Put into a numbered list, skipping blank lines, only the lines from the one with "locality: near Yaguaneque River, Cananova" up to and including the one with "collector number: 544?".

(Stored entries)
━━━━━━━━
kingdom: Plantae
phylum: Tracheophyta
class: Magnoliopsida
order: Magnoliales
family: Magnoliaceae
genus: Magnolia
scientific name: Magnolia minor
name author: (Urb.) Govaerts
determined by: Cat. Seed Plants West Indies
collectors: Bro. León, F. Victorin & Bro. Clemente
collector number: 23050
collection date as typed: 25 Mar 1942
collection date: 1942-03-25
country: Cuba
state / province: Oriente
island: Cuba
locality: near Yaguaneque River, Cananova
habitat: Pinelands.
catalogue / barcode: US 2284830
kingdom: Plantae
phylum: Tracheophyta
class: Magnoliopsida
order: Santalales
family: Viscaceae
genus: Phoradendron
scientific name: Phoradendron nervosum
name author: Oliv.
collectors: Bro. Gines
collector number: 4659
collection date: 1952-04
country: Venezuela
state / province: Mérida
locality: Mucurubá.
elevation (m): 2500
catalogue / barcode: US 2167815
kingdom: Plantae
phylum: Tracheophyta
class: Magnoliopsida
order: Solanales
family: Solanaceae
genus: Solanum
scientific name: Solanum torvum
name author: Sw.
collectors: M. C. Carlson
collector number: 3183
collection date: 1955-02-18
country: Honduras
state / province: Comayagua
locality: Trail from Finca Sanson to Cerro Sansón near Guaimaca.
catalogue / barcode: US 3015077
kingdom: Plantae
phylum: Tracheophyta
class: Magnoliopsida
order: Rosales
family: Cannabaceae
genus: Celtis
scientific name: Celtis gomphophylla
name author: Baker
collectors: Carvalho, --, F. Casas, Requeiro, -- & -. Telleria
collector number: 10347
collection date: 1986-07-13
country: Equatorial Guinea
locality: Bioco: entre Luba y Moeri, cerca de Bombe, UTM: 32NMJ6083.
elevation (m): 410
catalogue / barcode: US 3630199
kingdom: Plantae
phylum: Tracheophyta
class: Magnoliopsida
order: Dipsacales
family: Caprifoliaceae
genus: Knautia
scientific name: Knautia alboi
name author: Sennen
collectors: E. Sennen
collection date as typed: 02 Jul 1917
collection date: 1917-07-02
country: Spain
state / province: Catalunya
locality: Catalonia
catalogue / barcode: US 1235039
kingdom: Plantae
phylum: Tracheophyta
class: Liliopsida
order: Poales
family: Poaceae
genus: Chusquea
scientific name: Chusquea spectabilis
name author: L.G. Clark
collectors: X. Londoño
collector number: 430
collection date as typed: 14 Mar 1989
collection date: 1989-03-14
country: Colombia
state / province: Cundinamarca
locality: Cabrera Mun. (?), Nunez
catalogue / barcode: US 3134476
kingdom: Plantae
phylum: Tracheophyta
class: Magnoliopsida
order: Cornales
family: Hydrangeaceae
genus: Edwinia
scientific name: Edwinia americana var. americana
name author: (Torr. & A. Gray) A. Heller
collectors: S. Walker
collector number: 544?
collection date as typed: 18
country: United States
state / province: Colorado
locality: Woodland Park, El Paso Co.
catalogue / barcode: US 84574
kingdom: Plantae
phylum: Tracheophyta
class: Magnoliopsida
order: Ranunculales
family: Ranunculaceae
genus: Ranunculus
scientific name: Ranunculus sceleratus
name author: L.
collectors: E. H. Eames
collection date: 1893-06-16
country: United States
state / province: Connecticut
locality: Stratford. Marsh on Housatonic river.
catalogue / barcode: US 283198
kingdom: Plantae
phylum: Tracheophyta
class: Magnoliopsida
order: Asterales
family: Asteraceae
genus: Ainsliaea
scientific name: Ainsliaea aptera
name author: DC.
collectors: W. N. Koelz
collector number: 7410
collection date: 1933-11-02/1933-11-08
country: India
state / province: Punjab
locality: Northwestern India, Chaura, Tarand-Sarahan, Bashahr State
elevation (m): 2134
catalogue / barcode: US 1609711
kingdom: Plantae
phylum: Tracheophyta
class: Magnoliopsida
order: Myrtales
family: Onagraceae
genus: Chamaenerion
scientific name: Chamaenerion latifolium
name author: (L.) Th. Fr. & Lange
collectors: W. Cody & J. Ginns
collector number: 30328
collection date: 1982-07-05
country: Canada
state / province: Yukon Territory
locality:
━━━━━━━━
- **Solution below**:
1. locality: near Yaguaneque River, Cananova
2. habitat: Pinelands.
3. catalogue / barcode: US 2284830
4. kingdom: Plantae
5. phylum: Tracheophyta
6. class: Magnoliopsida
7. order: Santalales
8. family: Viscaceae
9. genus: Phoradendron
10. scientific name: Phoradendron nervosum
11. name author: Oliv.
12. collectors: Bro. Gines
13. collector number: 4659
14. collection date: 1952-04
15. country: Venezuela
16. state / province: Mérida
17. locality: Mucurubá.
18. elevation (m): 2500
19. catalogue / barcode: US 2167815
20. kingdom: Plantae
21. phylum: Tracheophyta
22. class: Magnoliopsida
23. order: Solanales
24. family: Solanaceae
25. genus: Solanum
26. scientific name: Solanum torvum
27. name author: Sw.
28. collectors: M. C. Carlson
29. collector number: 3183
30. collection date: 1955-02-18
31. country: Honduras
32. state / province: Comayagua
33. locality: Trail from Finca Sanson to Cerro Sansón near Guaimaca.
34. catalogue / barcode: US 3015077
35. kingdom: Plantae
36. phylum: Tracheophyta
37. class: Magnoliopsida
38. order: Rosales
39. family: Cannabaceae
40. genus: Celtis
41. scientific name: Celtis gomphophylla
42. name author: Baker
43. collectors: Carvalho, --, F. Casas, Requeiro, -- & -. Telleria
44. collector number: 10347
45. collection date: 1986-07-13
46. country: Equatorial Guinea
47. locality: Bioco: entre Luba y Moeri, cerca de Bombe, UTM: 32NMJ6083.
48. elevation (m): 410
49. catalogue / barcode: US 3630199
50. kingdom: Plantae
51. phylum: Tracheophyta
52. class: Magnoliopsida
53. order: Dipsacales
54. family: Caprifoliaceae
55. genus: Knautia
56. scientific name: Knautia alboi
57. name author: Sennen
58. collectors: E. Sennen
59. collection date as typed: 02 Jul 1917
60. collection date: 1917-07-02
61. country: Spain
62. state / province: Catalunya
63. locality: Catalonia
64. catalogue / barcode: US 1235039
65. kingdom: Plantae
66. phylum: Tracheophyta
67. class: Liliopsida
68. order: Poales
69. family: Poaceae
70. genus: Chusquea
71. scientific name: Chusquea spectabilis
72. name author: L.G. Clark
73. collectors: X. Londoño
74. collector number: 430
75. collection date as typed: 14 Mar 1989
76. collection date: 1989-03-14
77. country: Colombia
78. state / province: Cundinamarca
79. locality: Cabrera Mun. (?), Nunez
80. catalogue / barcode: US 3134476
81. kingdom: Plantae
82. phylum: Tracheophyta
83. class: Magnoliopsida
84. order: Cornales
85. family: Hydrangeaceae
86. genus: Edwinia
87. scientific name: Edwinia americana var. americana
88. name author: (Torr. & A. Gray) A. Heller
89. collectors: S. Walker
90. collector number: 544?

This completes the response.